▶ **What you will do**: Please return every line of the records below that holds the word "outils".

▶ **Records to process**:
*** Begin section ***
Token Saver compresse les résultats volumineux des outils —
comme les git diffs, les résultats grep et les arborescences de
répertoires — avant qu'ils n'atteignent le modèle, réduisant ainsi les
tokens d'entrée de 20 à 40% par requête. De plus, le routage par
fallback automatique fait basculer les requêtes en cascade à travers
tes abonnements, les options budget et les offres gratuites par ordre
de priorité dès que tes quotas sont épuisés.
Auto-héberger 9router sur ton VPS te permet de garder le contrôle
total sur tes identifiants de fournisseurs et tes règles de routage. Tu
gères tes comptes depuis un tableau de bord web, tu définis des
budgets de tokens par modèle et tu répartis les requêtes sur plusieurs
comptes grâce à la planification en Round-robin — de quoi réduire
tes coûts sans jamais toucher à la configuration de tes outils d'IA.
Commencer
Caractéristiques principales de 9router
*** End section ***
▶ **Solution to this exercise**:
Token Saver compresse les résultats volumineux des outils —
tes coûts sans jamais toucher à la configuration de tes outils d'IA.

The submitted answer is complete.